Comme Zhou Meng l'avait prévu, vers 13 heures, plusieurs personnes sortirent du parking souterrain.

Quand Zhou Meng vit leur tenue, il en eut le souffle coupé !

« Des soldats ! »

Entre tomber sur des soldats ou sur des policiers, Zhou Meng aurait de loin préféré les policiers. Au moins, leurs capacités de combat étaient inférieures à celles des militaires.

La police devait encore suivre des procédures pour traiter les affaires. Même pour des meurtriers, il fallait attendre le procès avant l'exécution. Les soldats, eux, se moquaient de tout cela.

En temps de guerre, tuer quelqu'un est extrêmement simple.

Zhao Xin voulut même se rendre dès le premier instant, mais ils reprirent vite espoir.

Parce qu'ils n'étaient que cinq en face.

Parmi eux, quatre hommes musclés en uniforme militaire tenant des fusils — au premier coup d'œil, on voyait que c'étaient des vétérans aguerris.

Il y avait aussi un homme plus mince, en uniforme impeccable, qui avait l'air d'un jeune officier.

Après tout, les officiers utilisent des pistolets, non ? Zhou Meng, ignorant tout du milieu militaire, ne pouvait porter qu'un tel jugement.

« Maître, ils ne sont que cinq. Ils viennent par ici, vers le réfectoire. Qu'est-ce qu'on fait ? »

Le regard de Zhou Meng était rivé sur le groupe de Xiao Fan. Il les observa en disant : « N'aie pas peur. Regarde, ils utilisent des baïonnettes pour tuer tous les zombies, ce qui signifie qu'ils n'ont plus de munitions, ou très peu. Nous avons l'avantage de la préparation face à leur impréparation. On a de bonnes chances. »

« Et s'ils viennent frapper à la porte ? »
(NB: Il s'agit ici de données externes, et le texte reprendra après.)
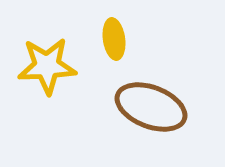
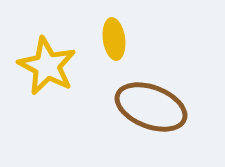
yellow star: rotated 30 degrees clockwise
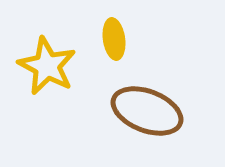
brown ellipse: moved 4 px left, 4 px down
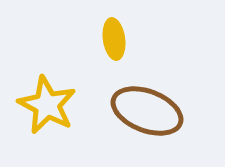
yellow star: moved 39 px down
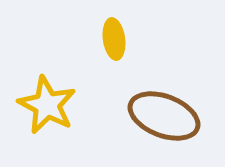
brown ellipse: moved 17 px right, 5 px down
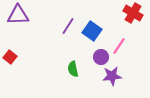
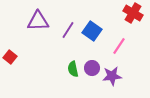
purple triangle: moved 20 px right, 6 px down
purple line: moved 4 px down
purple circle: moved 9 px left, 11 px down
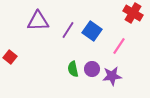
purple circle: moved 1 px down
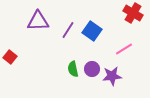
pink line: moved 5 px right, 3 px down; rotated 24 degrees clockwise
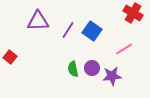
purple circle: moved 1 px up
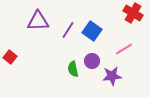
purple circle: moved 7 px up
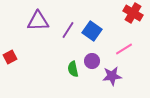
red square: rotated 24 degrees clockwise
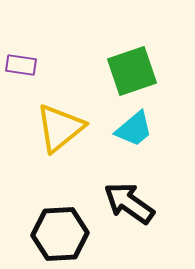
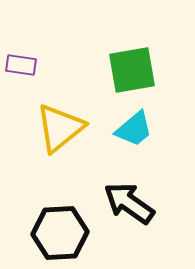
green square: moved 1 px up; rotated 9 degrees clockwise
black hexagon: moved 1 px up
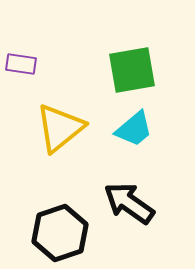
purple rectangle: moved 1 px up
black hexagon: rotated 16 degrees counterclockwise
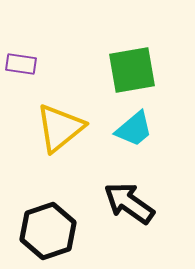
black hexagon: moved 12 px left, 2 px up
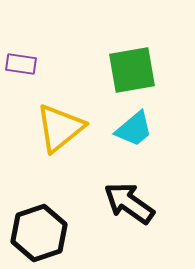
black hexagon: moved 9 px left, 2 px down
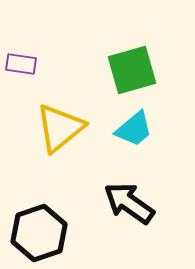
green square: rotated 6 degrees counterclockwise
Les yeux de Zhou Meng se plissèrent légèrement : « N'ouvrez surtout pas la porte, mais on peut ouvrir une fenêtre pour que tout le monde se tienne prêt. Dès que deux d'entre eux entrent, on passe à l'action immédiatement et on tue ces deux-là en priorité ! »
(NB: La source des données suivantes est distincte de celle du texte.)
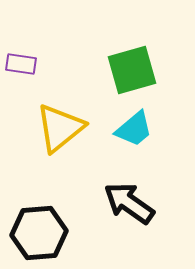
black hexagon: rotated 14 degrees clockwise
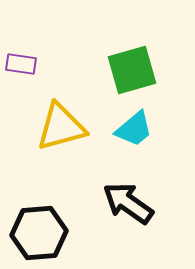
yellow triangle: moved 1 px right, 1 px up; rotated 24 degrees clockwise
black arrow: moved 1 px left
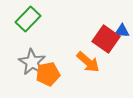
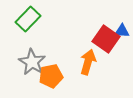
orange arrow: rotated 115 degrees counterclockwise
orange pentagon: moved 3 px right, 2 px down
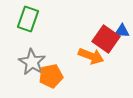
green rectangle: rotated 25 degrees counterclockwise
orange arrow: moved 3 px right, 6 px up; rotated 95 degrees clockwise
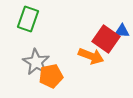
gray star: moved 4 px right
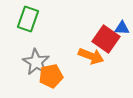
blue triangle: moved 3 px up
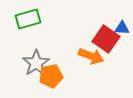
green rectangle: rotated 55 degrees clockwise
gray star: moved 1 px down; rotated 8 degrees clockwise
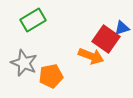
green rectangle: moved 5 px right, 1 px down; rotated 15 degrees counterclockwise
blue triangle: rotated 21 degrees counterclockwise
gray star: moved 12 px left; rotated 16 degrees counterclockwise
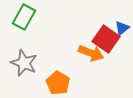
green rectangle: moved 9 px left, 3 px up; rotated 30 degrees counterclockwise
blue triangle: rotated 21 degrees counterclockwise
orange arrow: moved 3 px up
orange pentagon: moved 7 px right, 7 px down; rotated 30 degrees counterclockwise
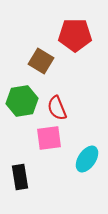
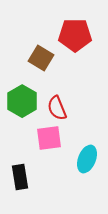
brown square: moved 3 px up
green hexagon: rotated 20 degrees counterclockwise
cyan ellipse: rotated 12 degrees counterclockwise
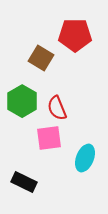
cyan ellipse: moved 2 px left, 1 px up
black rectangle: moved 4 px right, 5 px down; rotated 55 degrees counterclockwise
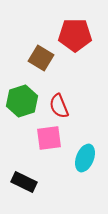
green hexagon: rotated 12 degrees clockwise
red semicircle: moved 2 px right, 2 px up
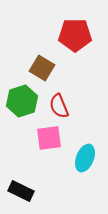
brown square: moved 1 px right, 10 px down
black rectangle: moved 3 px left, 9 px down
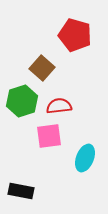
red pentagon: rotated 16 degrees clockwise
brown square: rotated 10 degrees clockwise
red semicircle: rotated 105 degrees clockwise
pink square: moved 2 px up
black rectangle: rotated 15 degrees counterclockwise
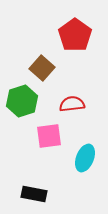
red pentagon: rotated 20 degrees clockwise
red semicircle: moved 13 px right, 2 px up
black rectangle: moved 13 px right, 3 px down
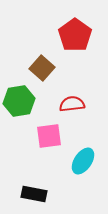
green hexagon: moved 3 px left; rotated 8 degrees clockwise
cyan ellipse: moved 2 px left, 3 px down; rotated 12 degrees clockwise
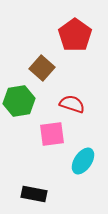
red semicircle: rotated 25 degrees clockwise
pink square: moved 3 px right, 2 px up
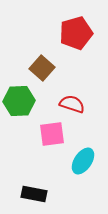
red pentagon: moved 1 px right, 2 px up; rotated 20 degrees clockwise
green hexagon: rotated 8 degrees clockwise
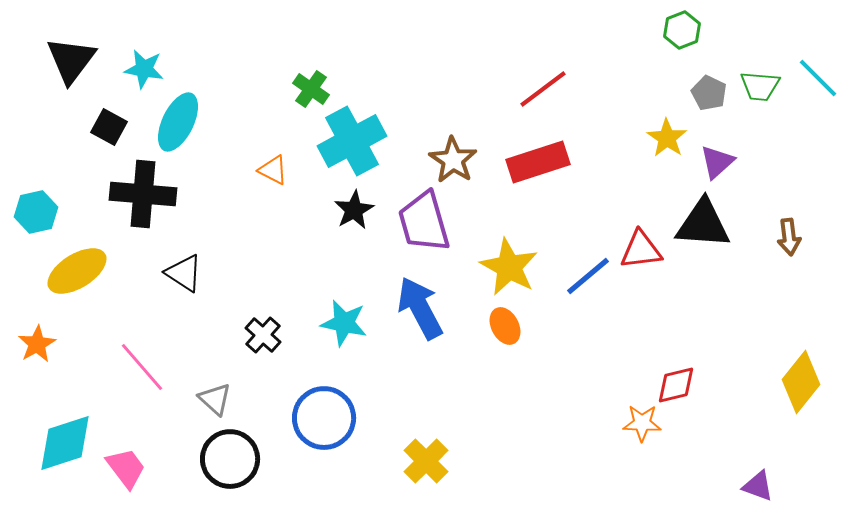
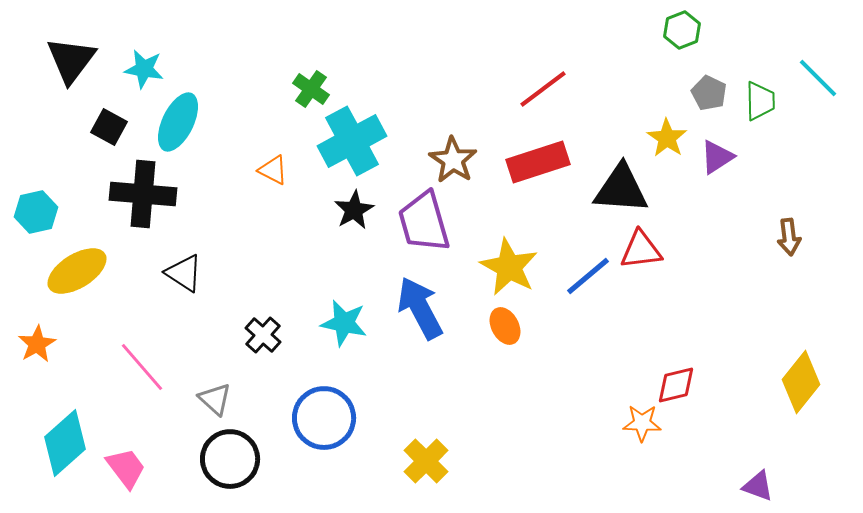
green trapezoid at (760, 86): moved 15 px down; rotated 96 degrees counterclockwise
purple triangle at (717, 162): moved 5 px up; rotated 9 degrees clockwise
black triangle at (703, 224): moved 82 px left, 35 px up
cyan diamond at (65, 443): rotated 24 degrees counterclockwise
Zhou Meng n'était pas assez gourmand pour vouloir éliminer les cinq soldats d'un coup. Ce serait vraisemblablement très difficile à accomplir. Mais avec autant de monde et un dogue du Tibet muté, en tuer deux devrait rester faisable.

Éliminer deux hommes pour s'emparer de leurs armes, ce serait le moment de la contre-attaque. Zhou Meng s'imaginait déjà armé dans cette apocalypse, se taillant son propre royaume.

Pendant qu'il ruminait tout cela, les cinq soldats étaient arrivés devant la porte du réfectoire.